The finished copy should hold every entry exactly as given, and no pictures.

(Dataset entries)
= = =

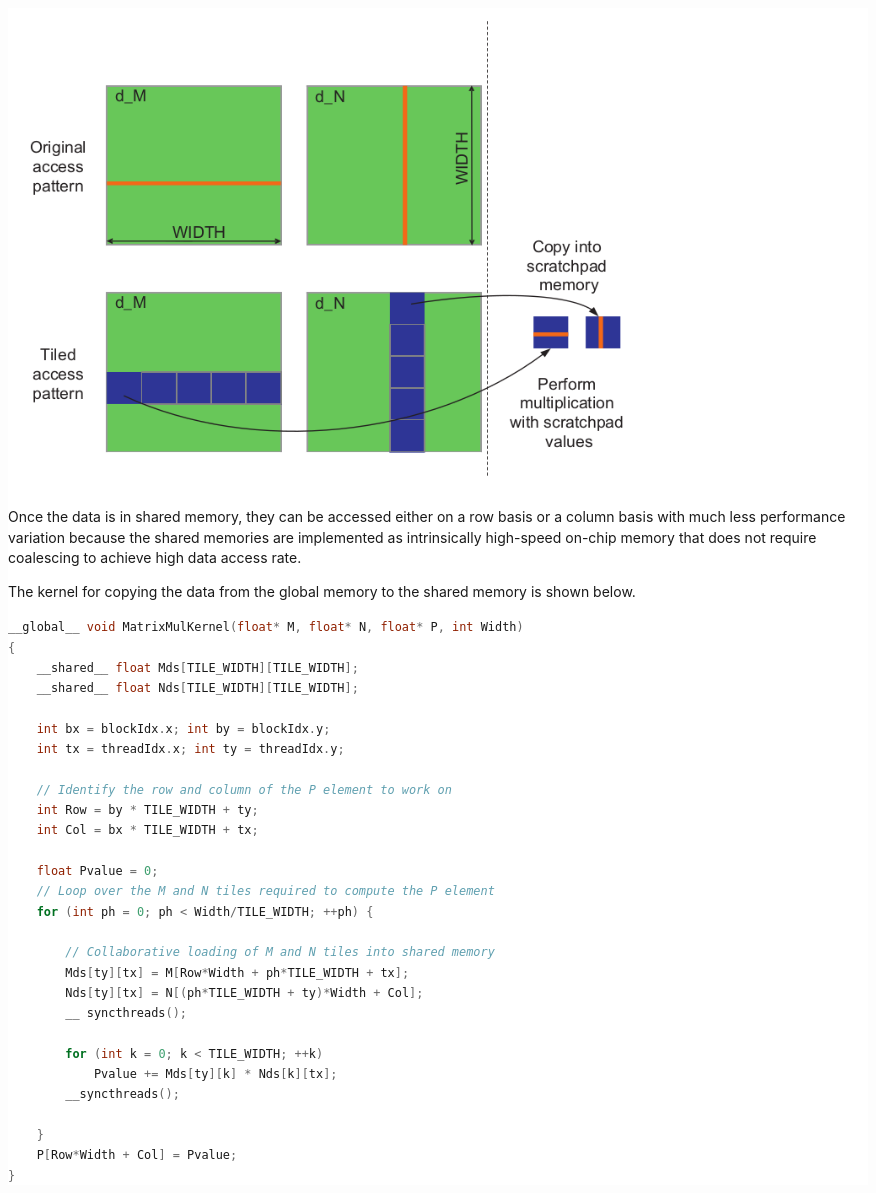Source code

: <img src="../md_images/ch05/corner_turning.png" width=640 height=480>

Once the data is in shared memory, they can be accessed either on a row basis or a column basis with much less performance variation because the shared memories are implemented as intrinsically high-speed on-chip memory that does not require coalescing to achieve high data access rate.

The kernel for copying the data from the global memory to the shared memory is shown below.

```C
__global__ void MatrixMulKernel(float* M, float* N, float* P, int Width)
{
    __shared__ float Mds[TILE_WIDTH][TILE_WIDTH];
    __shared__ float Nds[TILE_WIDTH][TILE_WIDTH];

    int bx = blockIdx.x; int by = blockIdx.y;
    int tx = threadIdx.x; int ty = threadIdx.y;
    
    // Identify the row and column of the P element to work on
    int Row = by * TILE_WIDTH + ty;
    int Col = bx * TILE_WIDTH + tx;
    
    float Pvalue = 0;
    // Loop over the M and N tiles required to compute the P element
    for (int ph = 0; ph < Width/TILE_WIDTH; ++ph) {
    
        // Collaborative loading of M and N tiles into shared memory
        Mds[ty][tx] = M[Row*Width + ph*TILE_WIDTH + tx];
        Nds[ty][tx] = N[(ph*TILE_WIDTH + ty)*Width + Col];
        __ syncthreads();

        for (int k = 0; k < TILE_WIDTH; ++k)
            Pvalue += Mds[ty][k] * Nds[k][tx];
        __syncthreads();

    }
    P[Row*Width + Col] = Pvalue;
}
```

= = =

Output for this exercise:
Source code

: <img src="../md_images/ch05/corner_turning.png" width=640 height=480>

Once the data is in shared memory, they can be accessed either on a row basis or a column basis with much less performance variation because the shared memories are implemented as intrinsically high-speed on-chip memory that does not require coalescing to achieve high data access rate.

The kernel for copying the data from the global memory to the shared memory is shown below.

```C
__global__ void MatrixMulKernel(float* M, float* N, float* P, int Width)
{
    __shared__ float Mds[TILE_WIDTH][TILE_WIDTH];
    __shared__ float Nds[TILE_WIDTH][TILE_WIDTH];

    int bx = blockIdx.x; int by = blockIdx.y;
    int tx = threadIdx.x; int ty = threadIdx.y;
    
    // Identify the row and column of the P element to work on
    int Row = by * TILE_WIDTH + ty;
    int Col = bx * TILE_WIDTH + tx;
    
    float Pvalue = 0;
    // Loop over the M and N tiles required to compute the P element
    for (int ph = 0; ph < Width/TILE_WIDTH; ++ph) {
    
        // Collaborative loading of M and N tiles into shared memory
        Mds[ty][tx] = M[Row*Width + ph*TILE_WIDTH + tx];
        Nds[ty][tx] = N[(ph*TILE_WIDTH + ty)*Width + Col];
        __ syncthreads();

        for (int k = 0; k < TILE_WIDTH; ++k)
            Pvalue += Mds[ty][k] * Nds[k][tx];
        __syncthreads();

    }
    P[Row*Width + Col] = Pvalue;
}
```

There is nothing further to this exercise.